Contents of the presentation and report
- Overview of the system
- Glossary of terms
- How to program for the system
- Software infrastructure
- How does this differ from a conventional cluster.
Groups
- Team 1: Julio Stutz & Joel Sanchez
- Team 2: Claudir Oliver & Luiz Rosalba
- Team 3: Mateus Guida
- Team 4: Lyvia Aloquio & Stella Oggioni
- Supercomputer: Grifo04 (PETROBRAS/Brazil)
- Team 5: Ricardo Dias
- Team 6: Frederico Santos
- Supercomputer: Helios (International Fusion Energy Research Centre (IFERC), EU(F4E) - Japan Broader Approach collaboration) (report)
- Team 7: Thiago Luiz
- Supercomputer: Pleiades - NASA/Ames Research Center/ NAS - United States.
Homework 2: limit counters
Describe the limit counter implementations of sec. 4.3 in McKenney's Book, answering:
- list and explain the advantages of each counter
- explain the main concepts of each method in your words
Due date: Oct 1 (was: Sept 27)
Project 1
- The class will be divided into interest groups
- The interest groups will each pick one of the following technologies or else propose another one of their liking.

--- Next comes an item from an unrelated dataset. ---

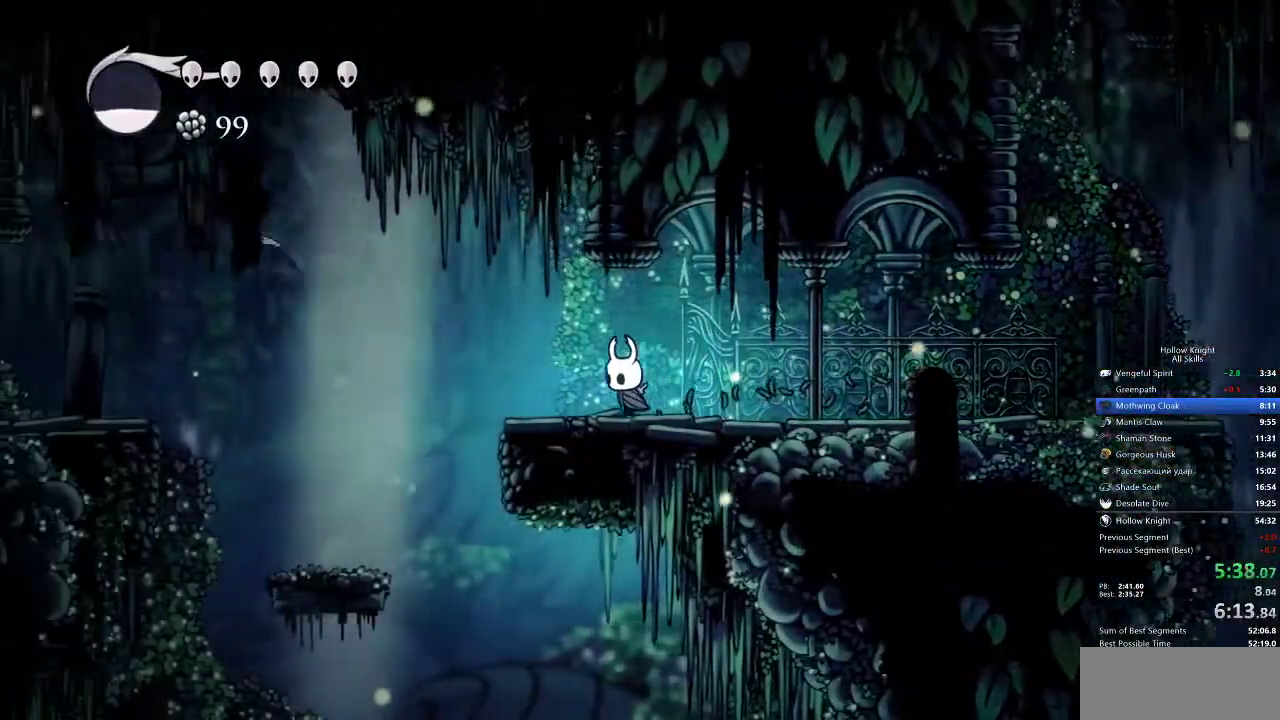
{"keys": ["left"], "events": []}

- The project will consist in a series of presentations by the group members individually.
- Grade will be asigned to each presentation individually
Groups to Project 1
- MPI: Claudir Oliveira - 25/10/2012 (slides) (code)
- Hybrid technologies (Distributed + Cuda): Ricardo Dias (slides) (code)
- Cuda/OpenCL: Joel Sanchez (slides) (code)
- OPENGL/GLSL : Luiz Rosalba - 08/11/2012
- mapreduce/hadoop : Julio Stutz (slides)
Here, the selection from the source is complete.